There's a tremendous amount of First Amendment jurisprudence establishing that efforts to regulate "indecent" content that does not meet the legal definition of "obscenity" violate the First Amendment, and that it's also a violation of the First Amendment to force adults to identify, de-anonymize, and verify their ages online in order to access protected speech. I really do urge you to look up the history I referenced in the post at the very least: the Communications Decency Act of 1996 covered substantially similar content, make substantially similar arguments for restricting it, and proposed substantially similar age-gating for adults to access it, and the Supreme Court decision in Reno v. American Civil Liberties Union makes it very clear why it was unconstitutional. There's a number of cases that have followed on from it, many of which are referenced in the table of authorities in the motion for preliminary injunction that our third-party declaration was in support of, and I really do urge you to read up on them a bit if you aren't familiar with the history of US First Amendment jurisprudence as applied to the internet -- there are a lot of reasons why this law is unconstitutional, but Reno v ACLU in particular is extremely relevant.
Re: voice of dissent
Obscenity has a very specific definition under US law: it isn't "anything that people feel is inappropriate for children". The definition of obscenity was first articulated in the Supreme Court case Miller v. California, 413 U.S. 15 (1973), and has been codified into Federal law in several subsequent laws; for material to be obscene, a court must determine:
If content doesn't meet all three definitions, it isn't obscene, and placing legal restrictions on it violates the First Amendment. A very small part of the content California is seeking to age-gate as "harmful to minors" may fall into the definitions of obscenity, but the law as passed covers an incredible amount of material that does have the "literary, artistic, political, or scientific value" that the decision in Miller v California specifically protects. This isn't a law about restricting obscene material; it covers an incredible amount of protected speech that falls well outside those definitions.

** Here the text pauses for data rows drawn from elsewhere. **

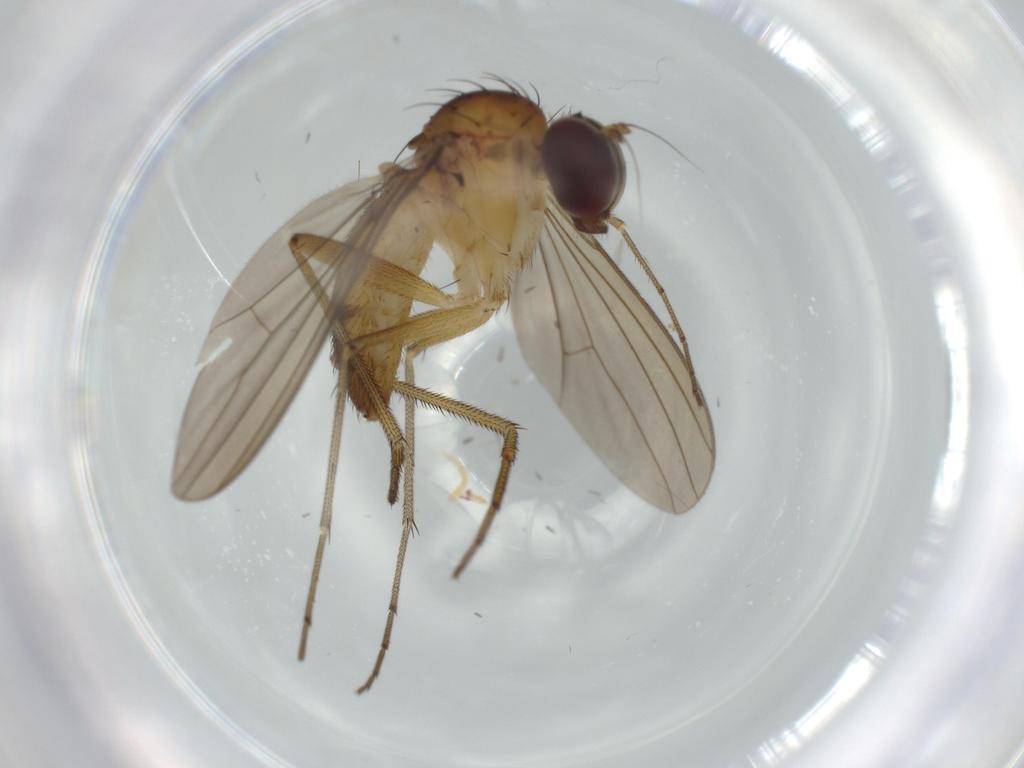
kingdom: Animalia
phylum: Arthropoda
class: Insecta
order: Diptera
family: Dolichopodidae
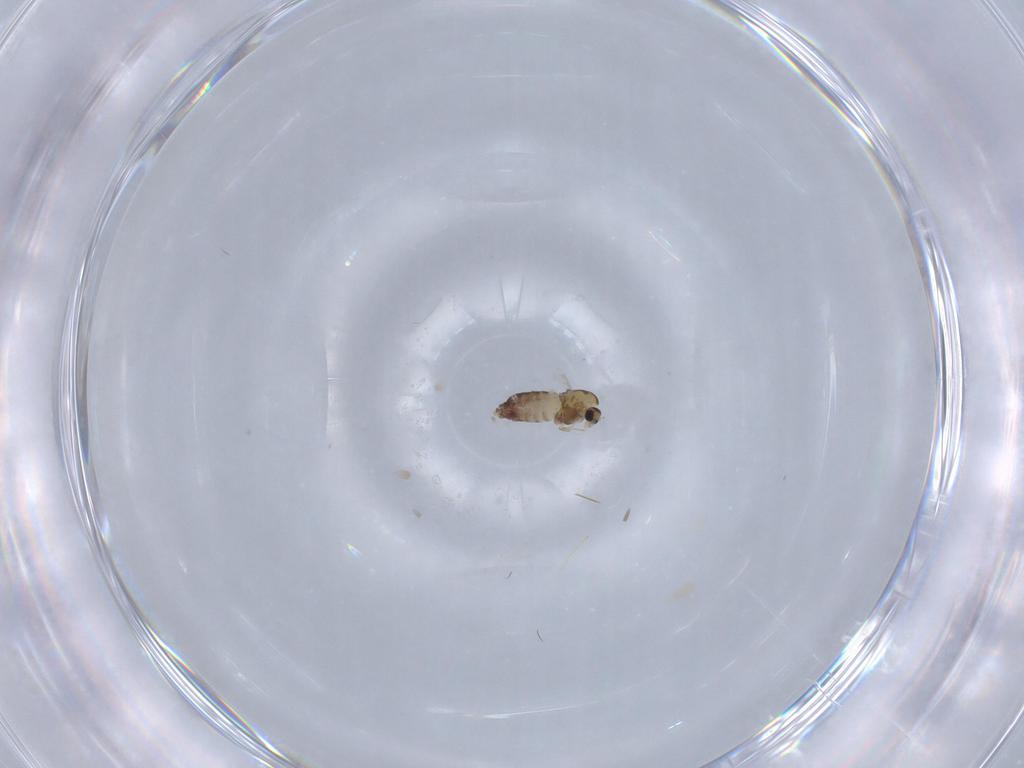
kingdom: Animalia
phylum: Arthropoda
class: Insecta
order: Diptera
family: Chironomidae
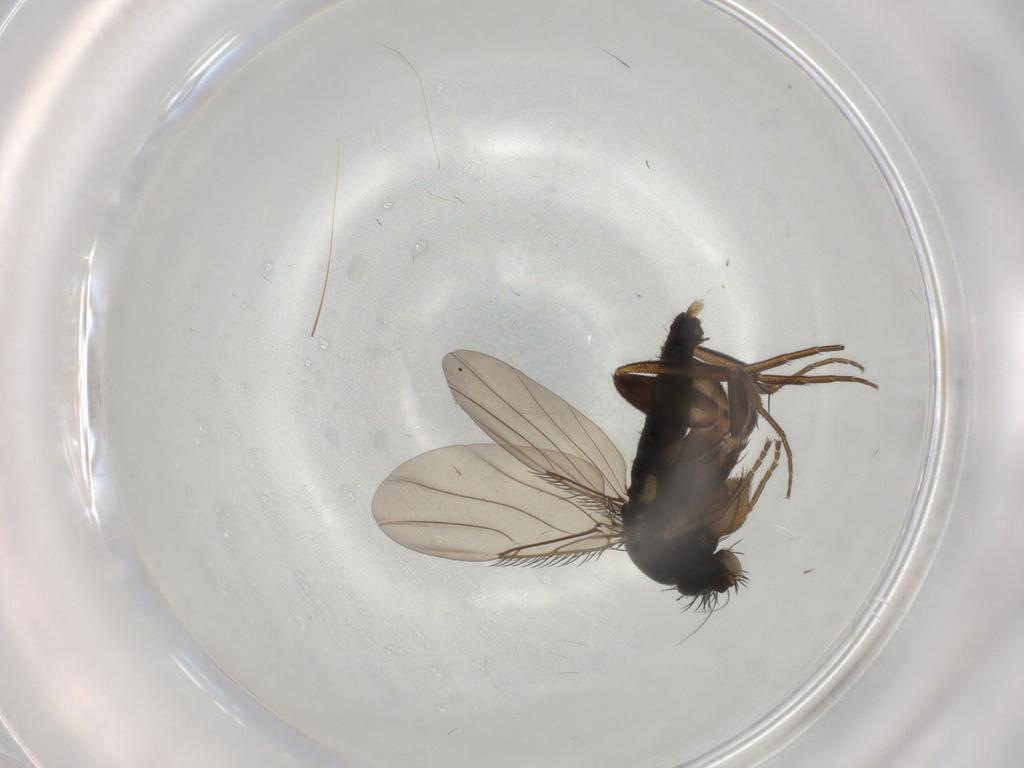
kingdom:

There's a tremendous amount of First Amendment jurisprudence establishing that efforts to regulate "indecent" content that does not meet the legal definition of "obscenity" violate the First Amendment, and that it's also a violation of the First Amendment to force adults to identify, de-anonymize, and verify their ages online in order to access protected speech. I really do urge you to look up the history I referenced in the post at the very least: the Communications Decency Act of 1996 covered substantially similar content, make substantially similar arguments for restricting it, and proposed substantially similar age-gating for adults to access it, and the Supreme Court decision in Reno v. American Civil Liberties Union makes it very clear why it was unconstitutional. There's a number of cases that have followed on from it, many of which are referenced in the table of authorities in the motion for preliminary injunction that our third-party declaration was in support of, and I really do urge you to read up on them a bit if you aren't familiar with the history of US First Amendment jurisprudence as applied to the internet -- there are a lot of reasons why this law is unconstitutional, but Reno v ACLU in particular is extremely relevant.